Text >>
BEGIN

When did physical approach become scary? By “physical approach” I mean what used to happen constantly on the street, in restaurants, in bars, in between classes of all kinds: a person approaching another person to flirt with them or ask them out. There was etiquette, and many gross breaches thereof, but, just by itself, it wasn’t considered rude or a “performance of masculinity”.

My impression is that this is no longer true, that approach, while it still happens, is now much more fraught.

I first thought about this in 2014 when I was in a dance class and there was a woman maybe 20 years younger than me who I really liked as a dancer (great sense of humour, super expressive). We’d talked in the dressing room and one day she turned around on the dance floor and spontaneously hugged me. So one day after class I asked her if she’d like to get a drink sometime. She looked startled, so much so that, even though we exchanged numbers, I wondered if I’d done something mysteriously but definitely wrong.

I told a younger friend about it and she said: “She’s probably just not used to someone asking her in person. That usually happens on Facebook if you don’t know the person.” We went out several times, we became casual friends, but I still remembered that first strange moment. I don’t know if my friend’s take was right, but it means something that she even had that take in the first place.

Five years later, I thought about it again when I was doing a phone interview with novelist Rebecca Watson (author of Little Scratch) in connection to a story I’d written about a man cut down to size #MeToo- style (This Is Pleasure). In our complicated conversation about #MeToo was another complicated conversation about tech and how it has changed the way people relate to each other. I had told her that I hate the new normal of making an appointment to call a friend — that while I have become used to constant texting, it can feel like a false connection, a fragmentation of my experience, both of the texting friend and of my own life.

I had separately told Watson that I think part of #MeToo has been that women and girls are now so used to being approached through electronic mediums that physical approaches, especially by strangers, feel vaguely threatening even when they’re not. That didn’t sit right with her and after our Zoom call she emailed me to say that being approached on the street by a stranger was to her as fragmenting and false as getting texts is to me because “it picks at our time alone… it can feel uneasy, like a performed powerplay that disrupts and takes you out of your own head”.

I found this a puzzling analogy. A text is an abstract electronic message that you can get when you really are alone, say, in the bathroom or getting ready for sleep. It’s enough stimulation to take you slightly out of your private environment and your bodily response to it, yet it doesn’t give anything comparable; it’s disembodied. If you’re out on the street, you’re not in your private environment and, really, you shouldn’t be “in your own head” because you have to be at least minimally aware of what is happening around you. If someone comes up to you for any reason, it’s a full human experience and you have to make the effort to deal with the reality of this other person, even if the effort is to ignore them. To me this was a natural socialisation process.

END

[Saved entries]
BEGIN

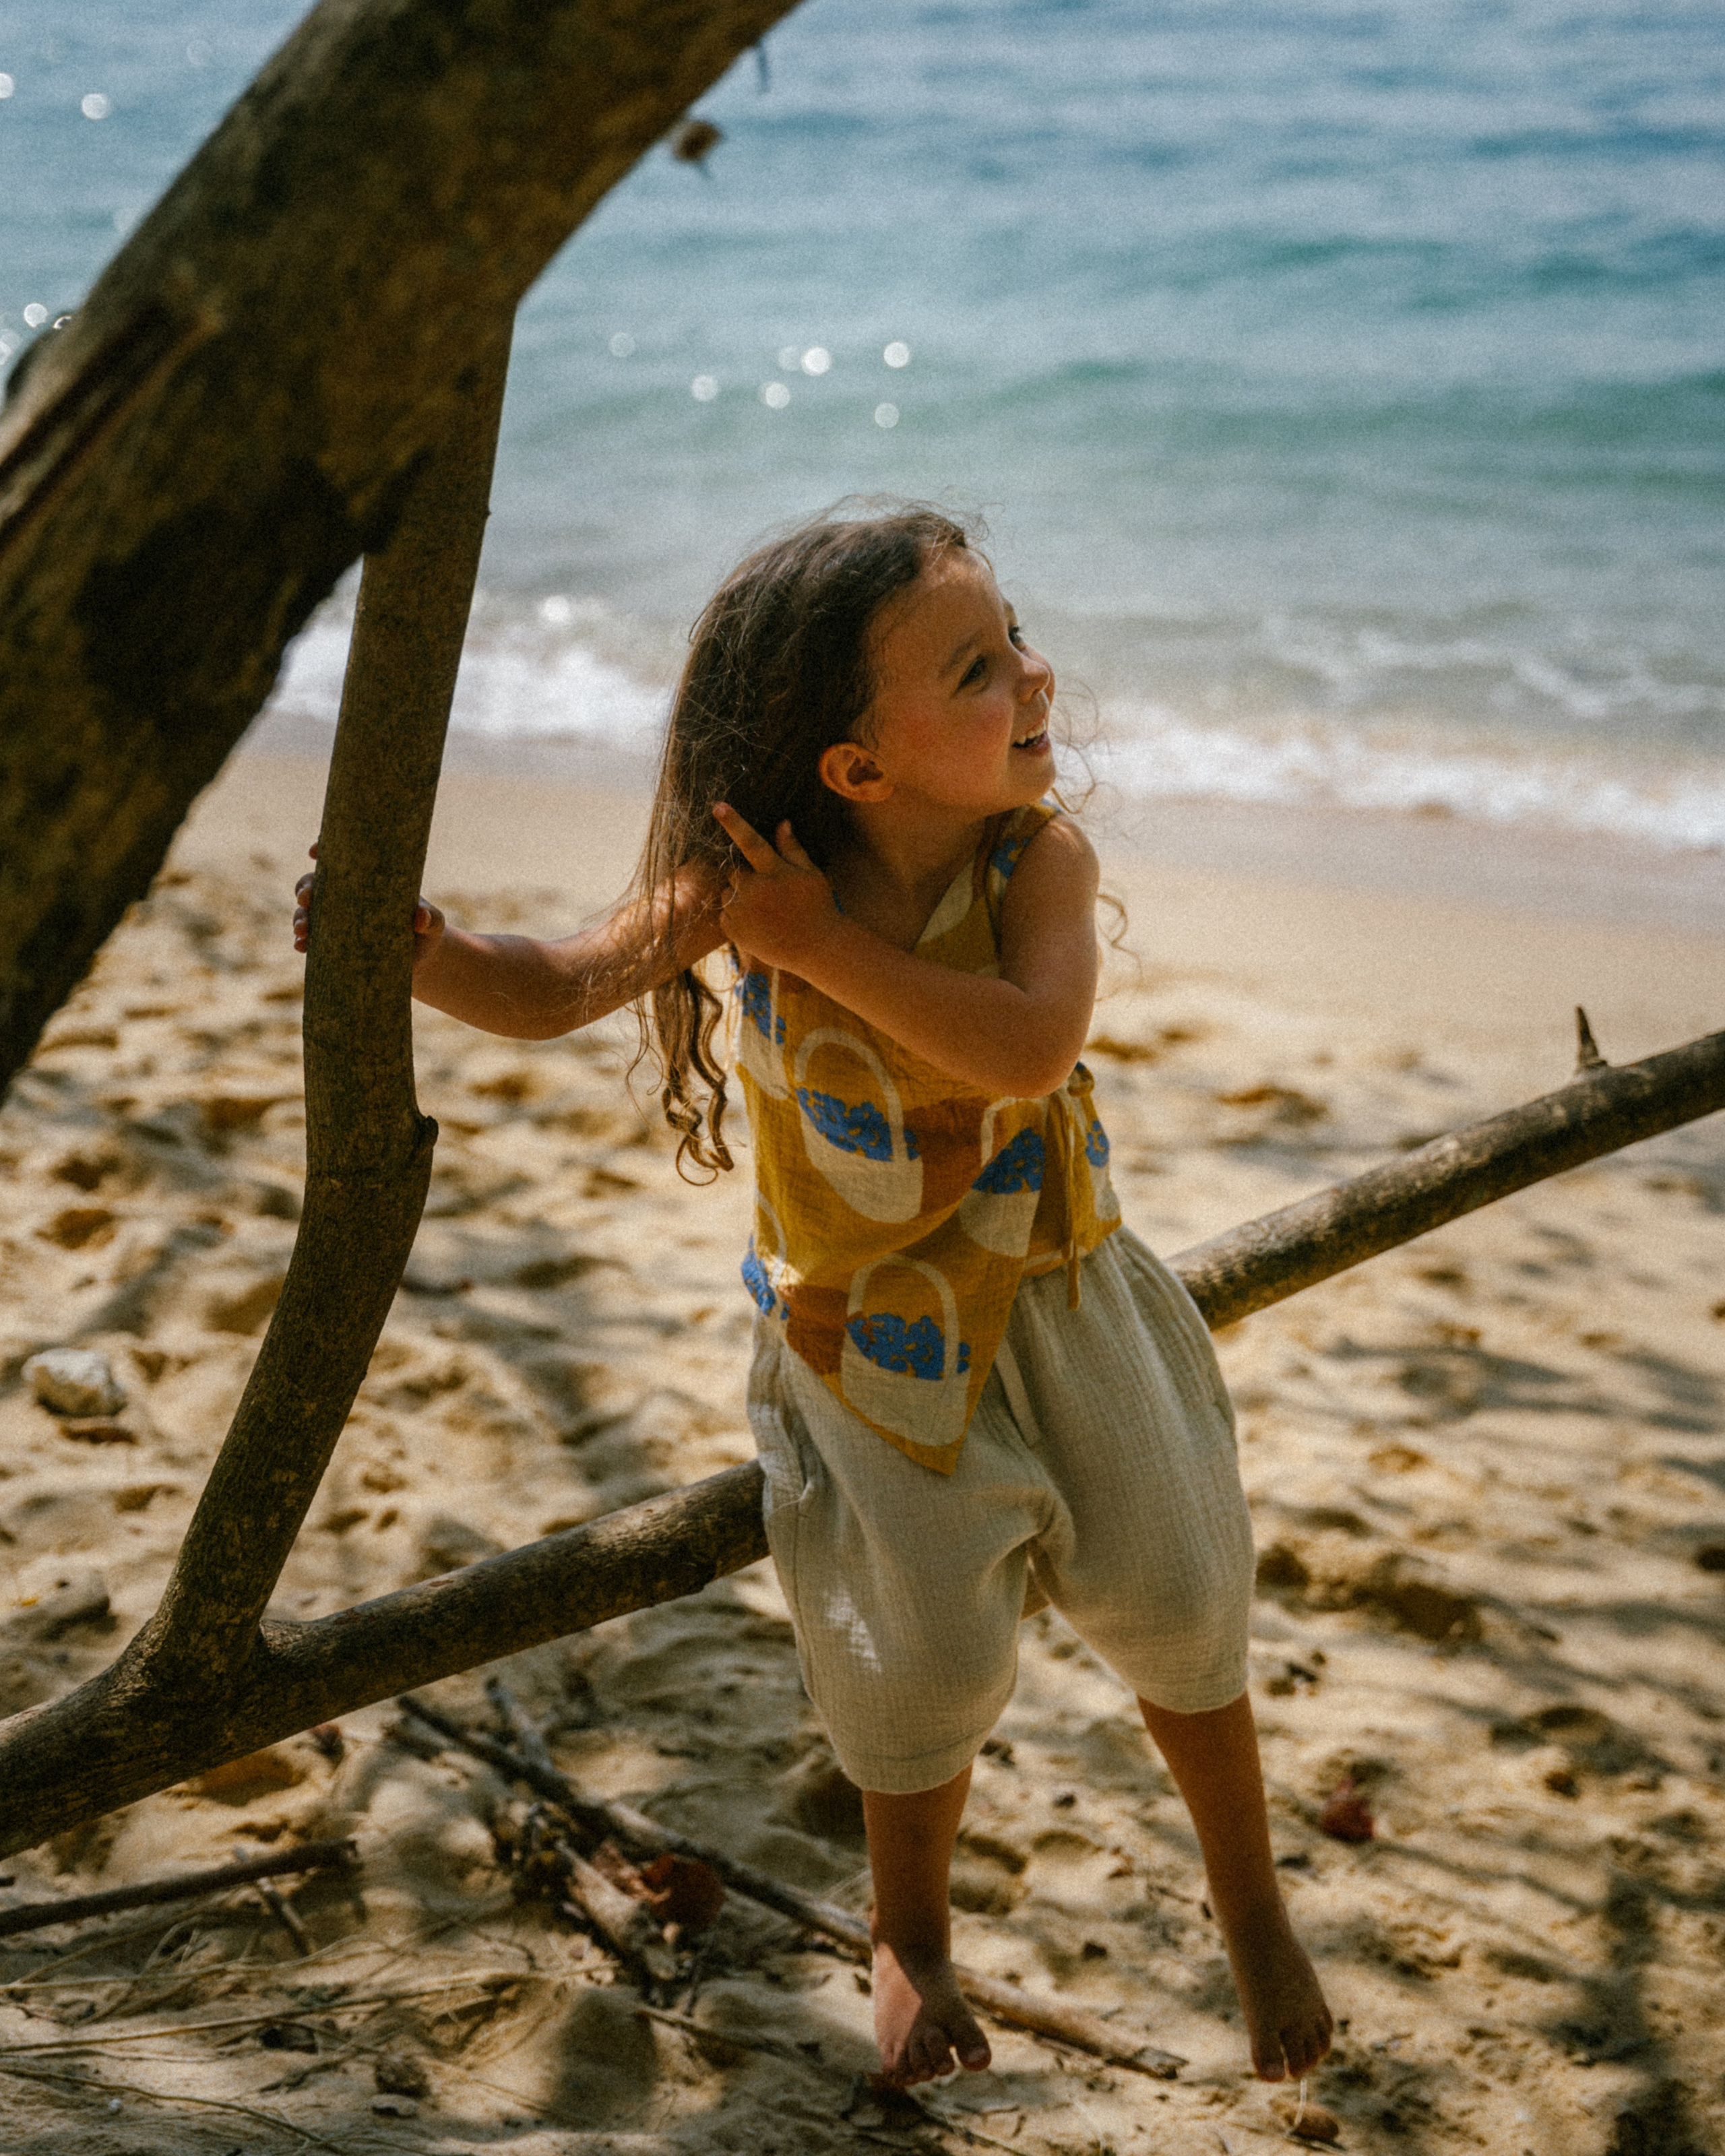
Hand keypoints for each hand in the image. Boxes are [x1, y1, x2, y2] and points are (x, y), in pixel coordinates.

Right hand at [290, 843, 444, 969]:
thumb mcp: (432, 922)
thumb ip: (430, 917)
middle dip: (305, 888)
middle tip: (306, 898)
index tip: (314, 850)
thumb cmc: (426, 930)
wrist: (420, 959)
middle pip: (313, 883)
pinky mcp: (332, 945)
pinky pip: (310, 941)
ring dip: (300, 918)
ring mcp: (335, 921)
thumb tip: (420, 917)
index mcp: (365, 881)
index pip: (339, 858)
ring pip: (307, 913)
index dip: (322, 849)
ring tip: (303, 929)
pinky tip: (302, 946)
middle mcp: (343, 897)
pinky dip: (302, 942)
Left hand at [712, 804, 838, 970]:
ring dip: (739, 898)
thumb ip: (792, 849)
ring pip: (727, 894)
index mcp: (774, 872)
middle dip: (746, 879)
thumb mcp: (811, 875)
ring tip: (765, 911)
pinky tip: (759, 924)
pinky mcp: (734, 931)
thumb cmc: (817, 907)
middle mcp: (754, 891)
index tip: (717, 806)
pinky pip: (725, 915)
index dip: (734, 823)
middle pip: (734, 873)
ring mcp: (743, 912)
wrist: (816, 949)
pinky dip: (736, 917)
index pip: (751, 842)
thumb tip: (782, 822)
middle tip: (769, 894)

END

Your tasks >>
- A) According to the essay, what book did novelist Rebecca Watson write?
- B) Duplicate everything in the essay from "Five years later, I" down to "my own life.".
- C) Which settings does the essay name as places where physical approach used to happen constantly?
Work only from the essay.

Responses per task >>
- A) Little Scratch

- B)
Five years later, I thought about it again when I was doing a phone interview with novelist Rebecca Watson (author of Little Scratch) in connection to a story I’d written about a man cut down to size #MeToo- style (This Is Pleasure). In our complicated conversation about #MeToo was another complicated conversation about tech and how it has changed the way people relate to each other. I had told her that I hate the new normal of making an appointment to call a friend — that while I have become used to constant texting, it can feel like a false connection, a fragmentation of my experience, both of the texting friend and of my own life.

- C)
- on the street
- in restaurants
- in bars
- in between classes of all kinds